Nos cafés, na rua, à porta das escolas, nos blogges, nos (insuportáveis) jornais, na (ranhosa) televisão) todos comentam a actual "situação" do país. Há os que (só) dizem mal e há os que diagnósticam bem! A sociedade portuguesa tornou-se uma verdadeira faculdade nacional de analistas. Todos são escurreitos para os diagnósticos e todos se aperaltam por saber diagnosticar. Mas, não sabem. O que todos fazem é pensar uns como os outros, nesse vício de uniformismo que o estilo de "Abril" nos legou. Seguem o raciocínio mentalcopiado. É pena. Eu não ouço analistas! O que me interessava ouvir são os "agentes" que estão com a mão na massa. Ainda não ouvi um só político a falar sobre o cancro do sistema e da desresponsabilização que esta demo-cracia provoca. Um autarca a não aceitar dinheiro dos impostos da especulação imobiliária.
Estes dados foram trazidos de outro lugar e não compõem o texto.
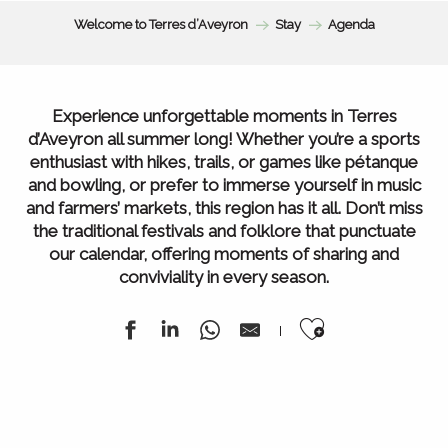
Welcome to Terres d’Aveyron
Stay
Agenda
Experience unforgettable moments in Terres
d’Aveyron all summer long! Whether you’re a sports
enthusiast with hikes, trails, or games like pétanque
and bowling, or prefer to immerse yourself in music
and farmers’ markets, this region has it all. Don’t miss
the traditional festivals and folklore that punctuate
our calendar, offering moments of sharing and
conviviality in every season.
Ajouter au
Agenda of the week
All our markets
All Agenda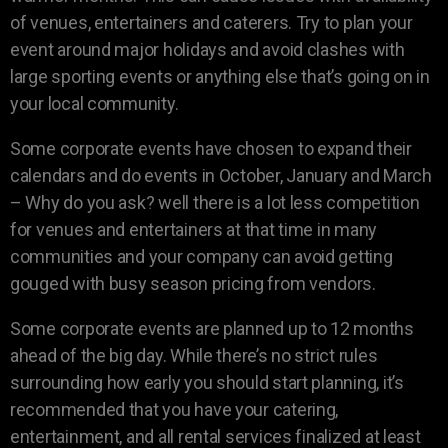
of venues, entertainers and caterers. Try to plan your
event around major holidays and avoid clashes with
large sporting events or anything else that’s going on in
your local community.
Some corporate events have chosen to expand their
calendars and do events in October, January and March
– Why do you ask? well there is a lot less competition
for venues and entertainers at that time in many
communities and your company can avoid getting
gouged with busy season pricing from vendors.
Some corporate events are planned up to 12 months
ahead of the big day. While there’s no strict rules
surrounding how early you should start planning, it’s
recommended that you have your catering,
entertainment, and all rental services finalized at least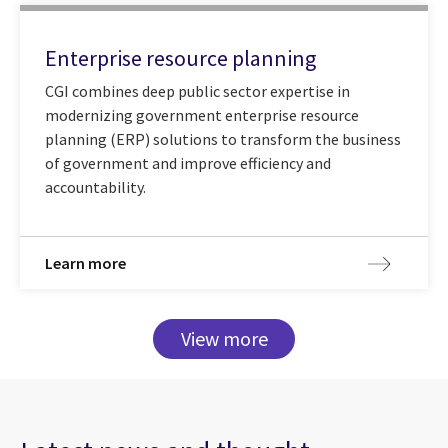
Enterprise resource planning
CGI combines deep public sector expertise in
modernizing government enterprise resource
planning (ERP) solutions to transform the business
of government and improve efficiency and
accountability.
Learn more
View more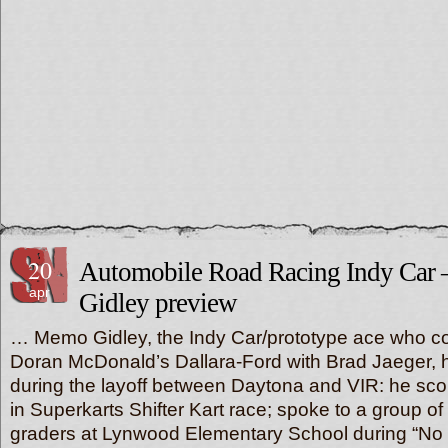
20
Automobile Road Racing Indy Car
apr
Gidley preview
… Memo Gidley, the Indy Car/prototype ace who co
Doran McDonald’s Dallara-Ford with Brad Jaeger,
during the layoff between Daytona and VIR: he sco
in Superkarts Shifter Kart race; spoke to a group of
graders at Lynwood Elementary School during “No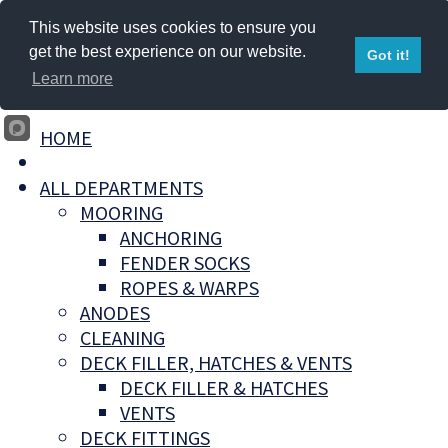
This website uses cookies to ensure you
get the best experience on our website.
Got it!
Learn more
HOME
ALL DEPARTMENTS
MOORING
ANCHORING
FENDER SOCKS
ROPES & WARPS
ANODES
CLEANING
DECK FILLER, HATCHES & VENTS
DECK FILLER & HATCHES
VENTS
DECK FITTINGS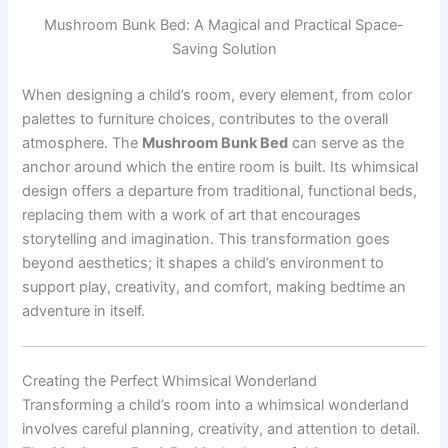
Mushroom Bunk Bed: A Magical and Practical Space-
Saving Solution
When designing a child’s room, every element, from color
palettes to furniture choices, contributes to the overall
atmosphere. The
Mushroom Bunk Bed
can serve as the
anchor around which the entire room is built. Its whimsical
design offers a departure from traditional, functional beds,
replacing them with a work of art that encourages
storytelling and imagination. This transformation goes
beyond aesthetics; it shapes a child’s environment to
support play, creativity, and comfort, making bedtime an
adventure in itself.
Creating the Perfect Whimsical Wonderland
Transforming a child’s room into a whimsical wonderland
involves careful planning, creativity, and attention to detail.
Um Governador Civil a falar sobre o ridículo do cargo. Um assessor a recusar uma oferta de tacho. Um tesoureiro de um partido a expor toda a proveniência dos fundos que pagam as campanhas. Um ministro a assumir as culpas, que não passe pela demagogia da "demissão". Um director-geral a recusar um salário desmesurado por ter problemas morais. Um ministro a propor uma lei que obrigue a que todos os cargos públicos sejam afectos através de um exame público e pela melhor qualificação. O presidente – independente-imparcial(?) – desta república a assumir o brutal envolvimento partidário na sua candidatura e a publicar todos as origens financeiras da campanha. Um só presidente da república que reconheça a nossa história e peça desculpa a todos os portugueses e demais africanos pela surreal descolonização. A república portuguesa está podre e todos os que a defendem são os mesmos que a chupam em benefício. Não é Portugal. É a República – a grilheta – que precisa de rebentar. Para nos libertar.

1 comentário:

Nuno Castelo-Branco disse...

O 31 da Armada até já lhe anuncia o fim próximo. espero que estejam certos, irra!